Omar Robert Hamilton: Stadt der Rebellion
Als im Januar 2011 die Revolution in Ägypten ausbricht, scheint der Sieg zum Greifen nah. Alle Augen richten sich auf den Tahrir-Platz in Kairo, wo erfolgreich Widerstand gegen die Diktatur Mubaraks geleistet wird. Omar Robert Hamilton, britischer Filmregisseur mit palästinensischen Wurzeln, reist wenige Tage nach Beginn der Aufstände nach Kairo, um sich den Massenprotesten anzuschließen.

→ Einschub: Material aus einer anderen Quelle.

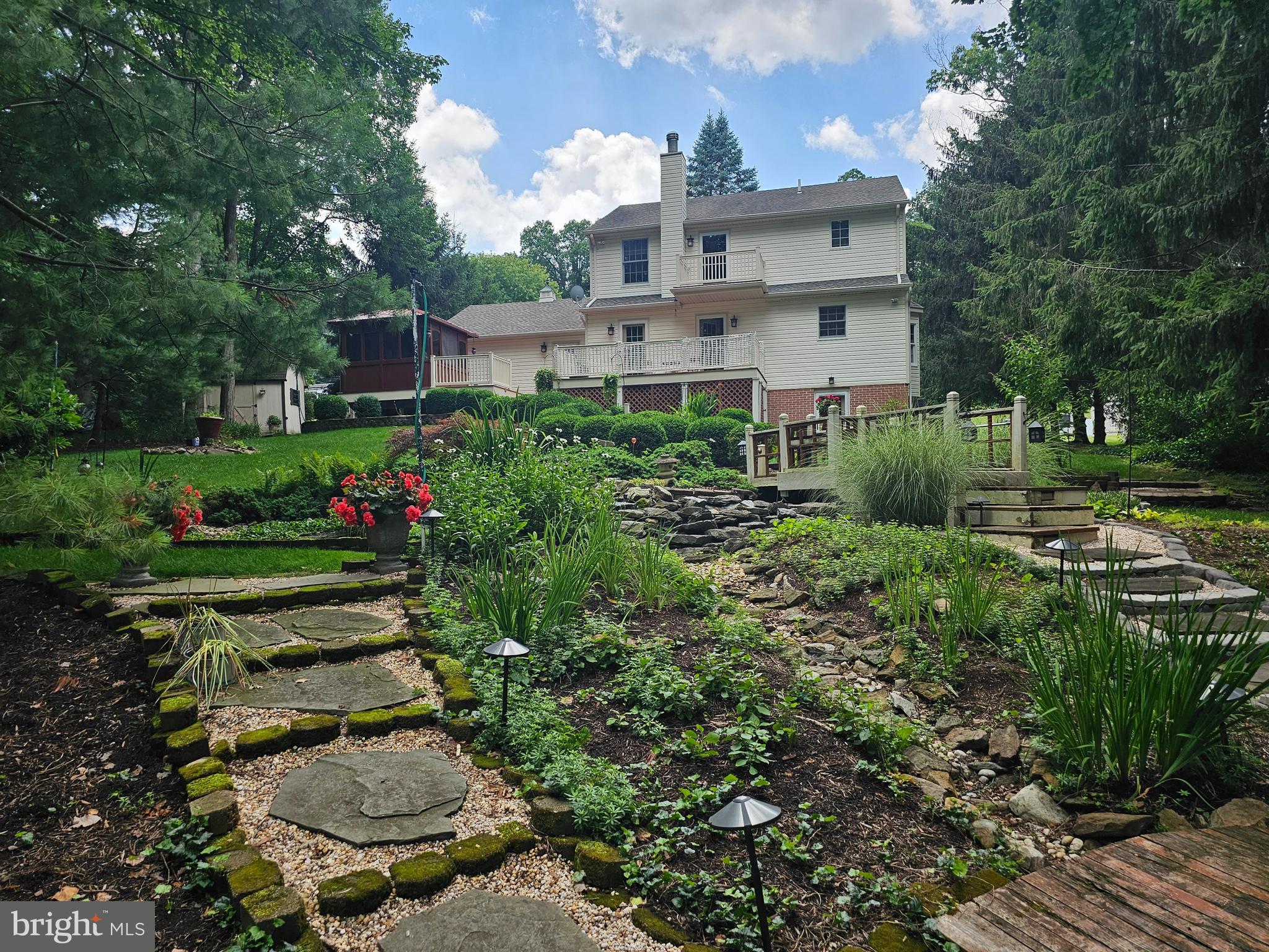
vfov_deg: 58.9
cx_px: 634
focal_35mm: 23
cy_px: 476
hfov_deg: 73.9
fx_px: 843
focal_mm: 6.3
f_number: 1.7
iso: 20
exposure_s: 1/411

Mit Stadt der Rebellion legt er einen mitreißenden Debut-Roman mit autobiografischen Zügen vor. Die Collage erzählt mit vielen Stimmen: mit denen der Revolutionär_innen, mit originalen Twitter-Nachrichten, Radiomeldungen und vielen mehr und erzeugt so eine Unmittelbarkeit, deren Sog die Leser_innen ab der ersten Seite mitten ins Geschehen zieht.
Durch den Roman führt meist die Sicht von Khalil, aufgewachsen in Amerika, der Vater aus Palästina, die Mutter aus Ägypten, und Mariam, eine unermüdliche Menschenrechtsaktivistin. Sie verbindet eine Liebe, für die neben dem Kampf für „Brot, Freiheit und soziale Gerechtigkeit“ kaum Zeit bleibt.

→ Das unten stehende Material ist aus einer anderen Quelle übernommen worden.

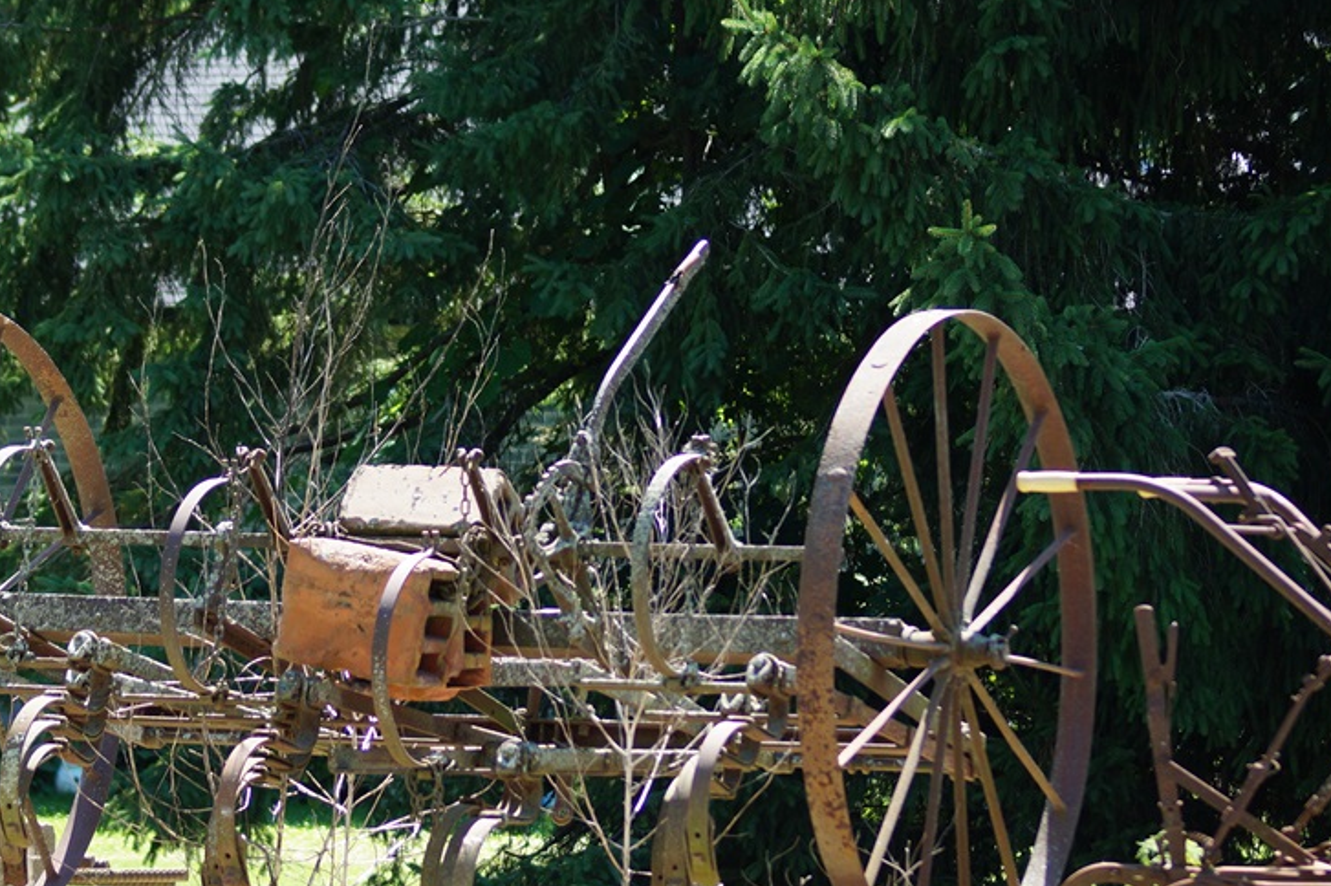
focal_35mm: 180
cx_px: 505
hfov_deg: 11.4
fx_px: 6641
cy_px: 432
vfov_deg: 7.6
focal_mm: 85
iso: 160
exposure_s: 1/160
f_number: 4.5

Beide sind Teil der „Chaos“-Gruppe, die vom ersten Moment an die Revolution dokumentiert, Proteste koordiniert, Gefangene befreit, Hinterbliebene tröstet. Als Vorbild diente wohl das Aktivisten- und Medienkollektiv „Mosireen“, an dessen Gründung der Autor selbst beteiligt war.

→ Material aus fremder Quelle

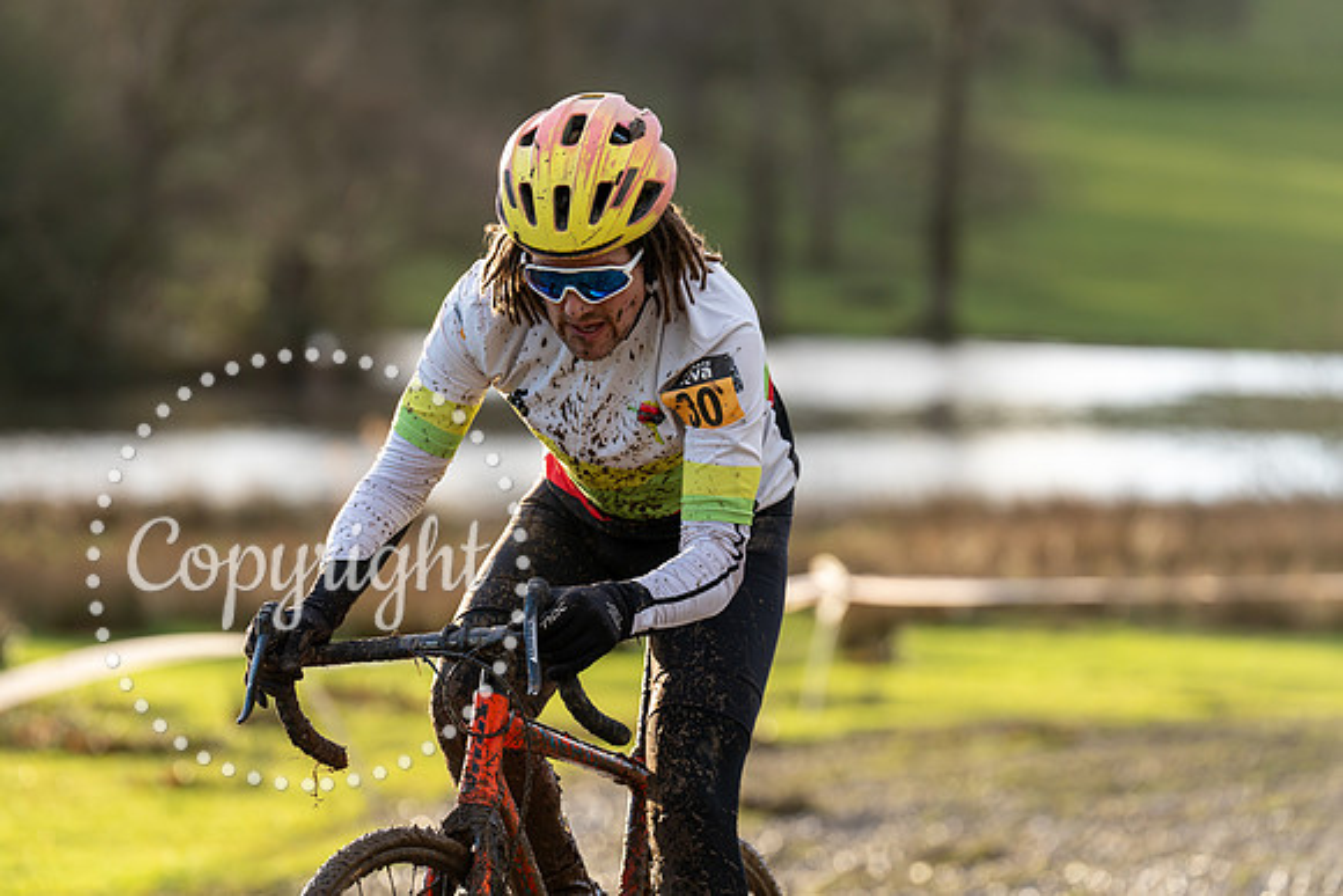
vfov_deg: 7.1
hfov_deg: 10.6
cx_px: 672
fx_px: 7239
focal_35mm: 194
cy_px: 448
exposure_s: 1/1000
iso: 250
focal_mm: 194
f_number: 4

Gemeinsam mit den Protagonist_innen taucht man ein in den rauschartigen Zustand der Siegessicherheit, wenn hunderttausende Menschen um sie herum „Nieder! Nieder mit der Militärherrschaft!“ skandieren. Man zieht Kraft aus immer neuen Streiks und Protesten. Man sieht Polizeiautos brennen und Graffitis an den Mauern: „Wenn ihr uns nicht träumen lasst, lassen wir euch nicht schlafen.“ Und dann muss man zusehen, wie die Revolution verraten wird. Nach Mubarak kommen die Muslimbrüder mit Mursi, nach Mursi das Militärregime unter al-Sisi. Ausgangssperren, Folter und ständige Angst bestimmen nun das Leben der Aufständischen.
Mit Blick auf die zukünftige Gesellschaft ist der siegreiche Anfang der Revolution betitelt mit „Morgen“. Es folgt das „Heute“ und schließlich – trotz aller „Hashtags“ – das „Gestern“, die Konterrevolution. „Wir waren doch die Zukunft“, sagt Khalil. Hamilton holt noch weiter aus, er ringt nach Worten angesichts der Situation in Palästina, er prangert den imperialistischen „Westen“ an – es sind Gaskanister „Made in USA“, die Kinder ersticken lassen.
„Wir sind 50 oder 60. Wir waren mal 10.000“, heißt es am Ende. Und eben diese Verbliebenen sind es, die trotz allem aufrecht stehen bleiben, die weiter kämpfen und ihre Hoffnung bewahren – um sie weiterzugeben und nie ihre Ziele aufzugeben, für die der Kampf sich lohnen wird.